No, it isn’t a novelty. Having access to real greenery is now considered an important amenity for luxury developments within New York City. Manhattan residents have long been frustrated, growing tired of being alienated from a more organic environmental lifestyle because of their choice of apartment.
But that itchy brown and grey issue has thoroughly been turned a radiant green by the new condos in the Flatiron District NYC luxury tower, which, among other things, boast self-irrigating gardens. This new property “reconnects” residents with a more natural world, bringing the outside in via biophilic design principles, which include nature in the space, nature of the space, and natural analogues, all referring to the direct presence of nature reflected in all interactions. These guiding principles promote health, well-being and the nourishing symbiosis of indoor/outdoor living.
Flatiron House was designed by Cookfox Architects, a leader in biophilic design. The terra-cotta-and-glass structure was developed by Anbau, featuring greenery from a series of irrigated loggias extending up the facades. Two distinct buildings, the Tower on 23rd Street, and the loft on 24th street, are connected by a shared interior garden that join a total of 44 residences. This lush garden in the midst of the city also prescribes to biophilic design principles, providing a truly peaceful green focal point and organic natural refuge containing flowering plants and trees.
As mentioned above, most of the newly constructed units will come outfitted with gardens set on deep loggias which will possess self-watering irrigation systems to allow plants to flourish and sprout through each Juliet balcony’s latticework, with perforated railings that serve as trellises. Talk about furthering a “green” DNA landscaping philosophy!
Designed in collaboration with Brooklyn-based landscape architect Future Green Studio, available plant species that come with each condo acquisition include alpine strawberry, lowbush blueberry, lavender, oregano, periwinkle, and thyme to contribute to cuisine as well as inform sensory memory with natural scents, contributing to the close and palpable connection to nature.

▸ PROMPT
According to the Flatiron House article, which architecture firm designed Flatiron House? The lines come from a separate source, unrelated to the Flatiron House article.

▸ MATERIAL PROVIDED

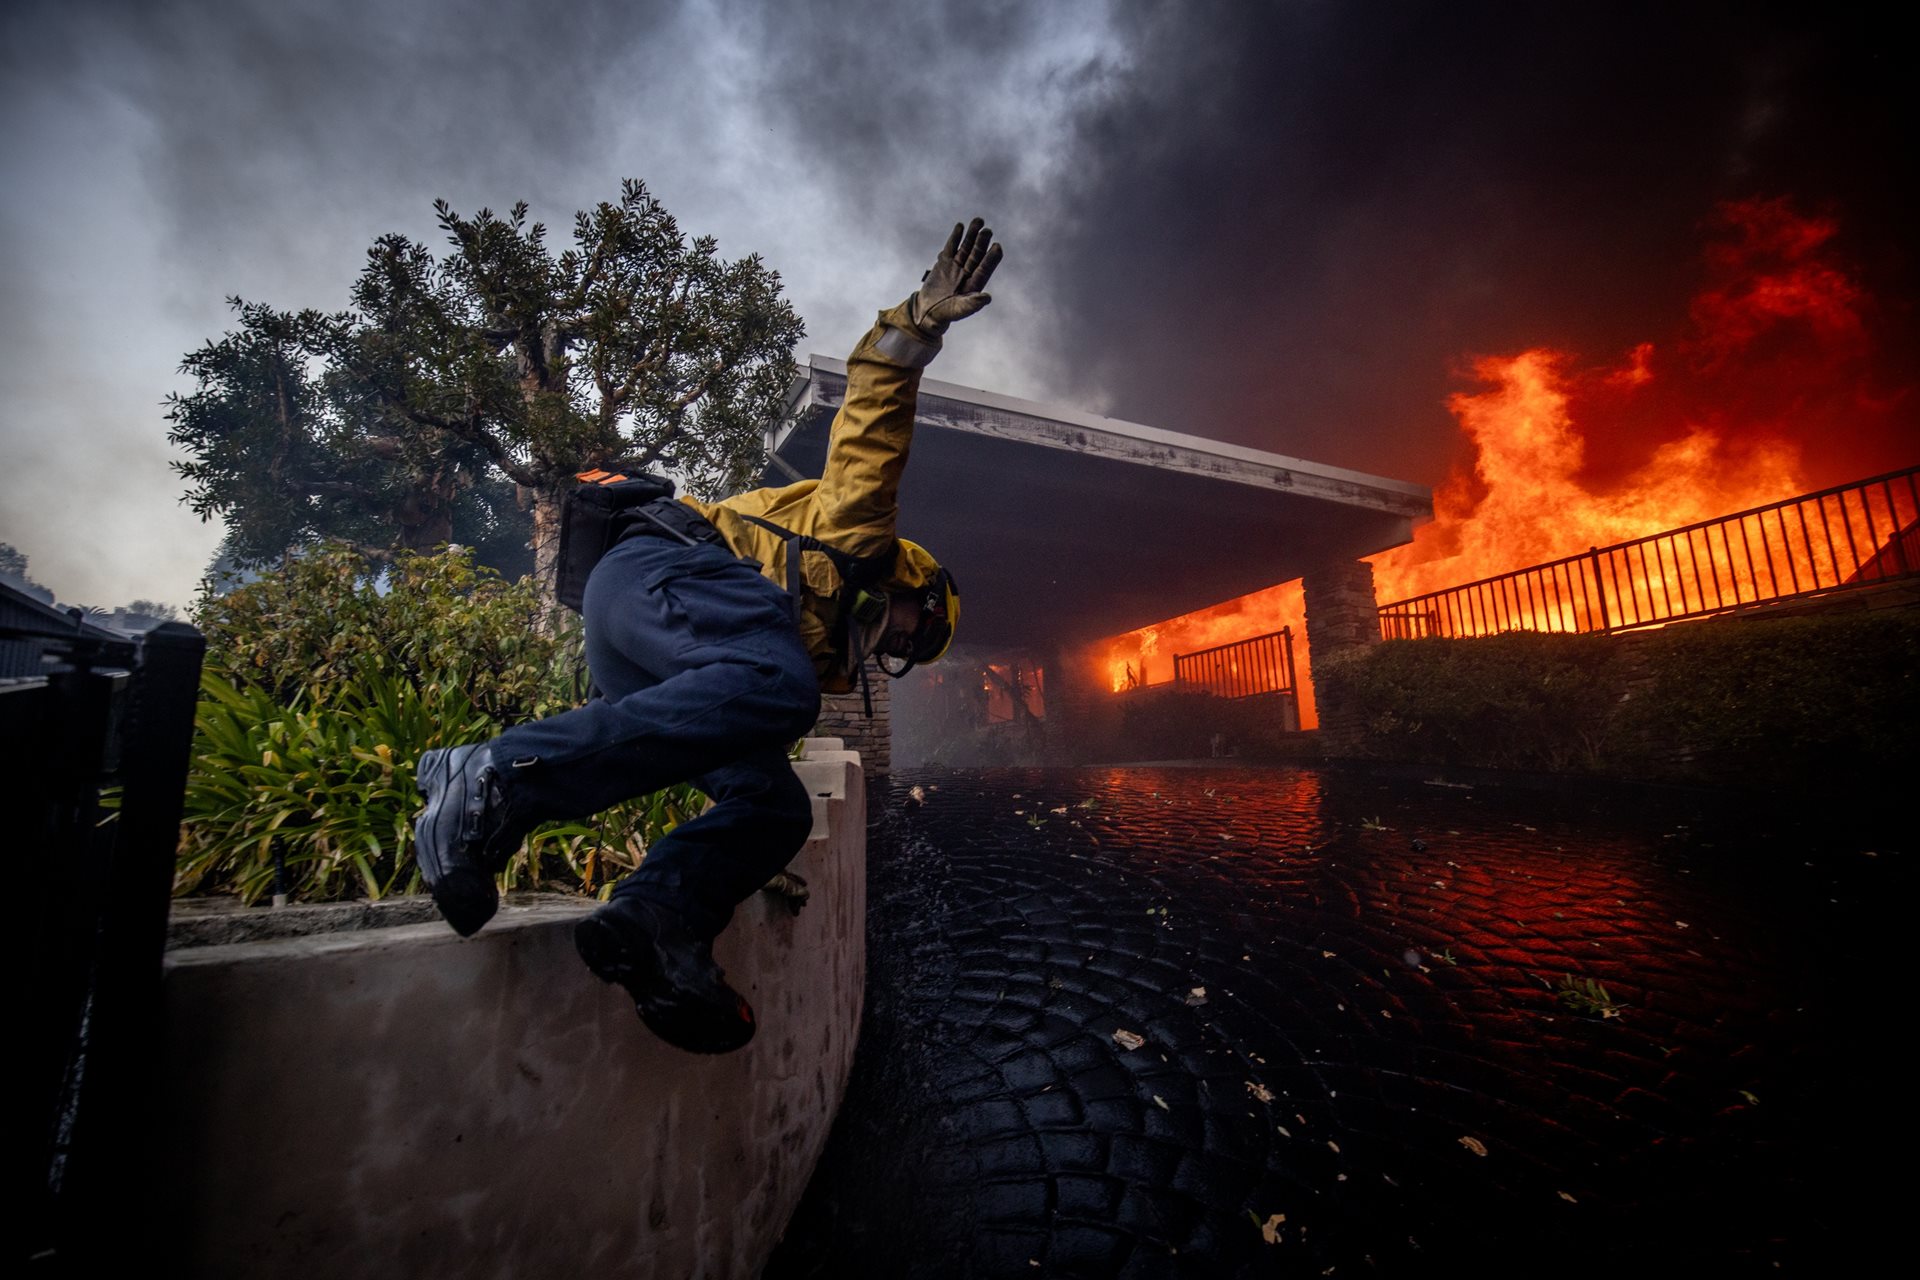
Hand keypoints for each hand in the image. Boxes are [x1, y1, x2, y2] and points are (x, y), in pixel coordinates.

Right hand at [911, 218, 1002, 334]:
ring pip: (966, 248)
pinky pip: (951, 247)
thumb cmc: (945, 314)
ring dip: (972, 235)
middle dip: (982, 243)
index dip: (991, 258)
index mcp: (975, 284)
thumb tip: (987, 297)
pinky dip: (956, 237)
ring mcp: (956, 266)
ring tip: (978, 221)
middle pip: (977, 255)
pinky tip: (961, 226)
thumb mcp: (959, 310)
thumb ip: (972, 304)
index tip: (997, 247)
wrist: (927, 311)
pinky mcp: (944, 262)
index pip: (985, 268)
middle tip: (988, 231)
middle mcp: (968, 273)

▸ WRITTEN ANSWER
Cookfox Architects